O QUE FAZER |
(A) No texto sobre o acesso ao diagnóstico médico, qual alternativa resta à população diante da falha do sistema público?
(B) Copie sem alterações o trecho do texto sobre o acesso ao diagnóstico médico que começa em "Em áreas como" e termina em "do sistema público.".
(C) Dê continuidade ao texto sobre o acesso ao diagnóstico médico, partindo da última frase apresentada.

TRECHO SELECIONADO |
☆ ☆ ☆ ☆ ☆

O acesso a um diagnóstico médico adequado é um direito fundamental para qualquer cidadão. No entanto, a realidade vivida por milhares de pessoas é marcada pela ausência de suporte efetivo dentro do sistema público de saúde. Essa lacuna gera impactos profundos na vida dos pacientes, que ficam sem respostas, sem acompanhamento e muitas vezes sem tratamento adequado.
Em áreas como saúde mental, espectro do autismo, doenças raras e até mesmo condições crônicas comuns, a espera por uma avaliação diagnóstica pode se estender por meses ou anos. A falta de profissionais especializados, a escassez de recursos e a burocracia acabam criando um cenário de negligência estrutural.
Diante dessa falha, resta à população apenas uma alternativa: buscar atendimento no setor privado. Porém, essa opção está fora do alcance da maioria das pessoas, já que os custos de consultas, exames e avaliações completas são altos e inacessíveis para famílias que dependem exclusivamente do sistema público.

☆ ☆ ☆ ☆ ☆

DADOS DISPONÍVEIS |
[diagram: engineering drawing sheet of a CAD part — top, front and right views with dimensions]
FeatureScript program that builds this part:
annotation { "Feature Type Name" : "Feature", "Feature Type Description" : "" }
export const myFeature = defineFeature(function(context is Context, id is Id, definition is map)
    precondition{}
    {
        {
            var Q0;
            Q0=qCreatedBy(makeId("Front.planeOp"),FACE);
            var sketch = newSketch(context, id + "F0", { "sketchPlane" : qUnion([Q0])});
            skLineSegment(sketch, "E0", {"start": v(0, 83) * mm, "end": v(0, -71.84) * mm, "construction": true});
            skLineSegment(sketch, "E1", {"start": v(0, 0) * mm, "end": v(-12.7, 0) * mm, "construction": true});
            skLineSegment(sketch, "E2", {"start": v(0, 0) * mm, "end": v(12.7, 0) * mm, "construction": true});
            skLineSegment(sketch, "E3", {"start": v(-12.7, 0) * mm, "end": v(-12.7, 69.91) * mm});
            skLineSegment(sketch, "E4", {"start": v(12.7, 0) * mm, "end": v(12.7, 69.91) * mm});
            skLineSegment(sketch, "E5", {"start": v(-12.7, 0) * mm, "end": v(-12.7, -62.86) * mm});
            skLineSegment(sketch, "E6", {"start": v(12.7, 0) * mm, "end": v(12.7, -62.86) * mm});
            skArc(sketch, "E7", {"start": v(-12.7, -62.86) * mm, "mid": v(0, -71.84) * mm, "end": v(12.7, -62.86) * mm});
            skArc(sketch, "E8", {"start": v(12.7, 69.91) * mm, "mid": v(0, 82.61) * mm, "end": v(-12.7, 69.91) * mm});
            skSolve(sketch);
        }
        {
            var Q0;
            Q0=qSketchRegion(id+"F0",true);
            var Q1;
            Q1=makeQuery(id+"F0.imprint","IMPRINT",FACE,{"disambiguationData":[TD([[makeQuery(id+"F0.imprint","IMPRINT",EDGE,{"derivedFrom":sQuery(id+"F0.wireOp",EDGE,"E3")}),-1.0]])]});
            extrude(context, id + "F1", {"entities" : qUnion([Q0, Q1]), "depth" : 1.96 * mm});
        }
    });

☆ ☆ ☆ ☆ ☆

CONJUNTO DE RESPOSTAS |
(A) Buscar atendimento no setor privado.

(B)
Em áreas como saúde mental, espectro do autismo, doenças raras e até mesmo condições crônicas comuns, a espera por uma avaliação diagnóstica pode se estender por meses ou anos. A falta de profissionais especializados, a escassez de recursos e a burocracia acabam criando um cenário de negligência estrutural.
Diante dessa falha, resta à população apenas uma alternativa: buscar atendimento no setor privado. Porém, essa opção está fora do alcance da maioria das pessoas, já que os custos de consultas, exames e avaliações completas são altos e inacessíveis para famílias que dependem exclusivamente do sistema público.

(C)
O resultado é um ciclo de exclusão: quem pode pagar, obtém diagnóstico e acesso a tratamentos; quem não pode, permanece invisível para o Estado, sem reconhecimento formal da sua condição e, consequentemente, sem os direitos e apoios que lhe seriam devidos.
Essa realidade reforça desigualdades sociais e fere os princípios de universalidade e equidade que deveriam orientar os sistemas públicos de saúde. Garantir diagnósticos gratuitos, acessíveis e em tempo adequado não é apenas uma questão médica, mas também de justiça social.
Enquanto essa falha estrutural não for enfrentada, o direito à saúde continuará sendo um privilégio de poucos, e não uma garantia para todos.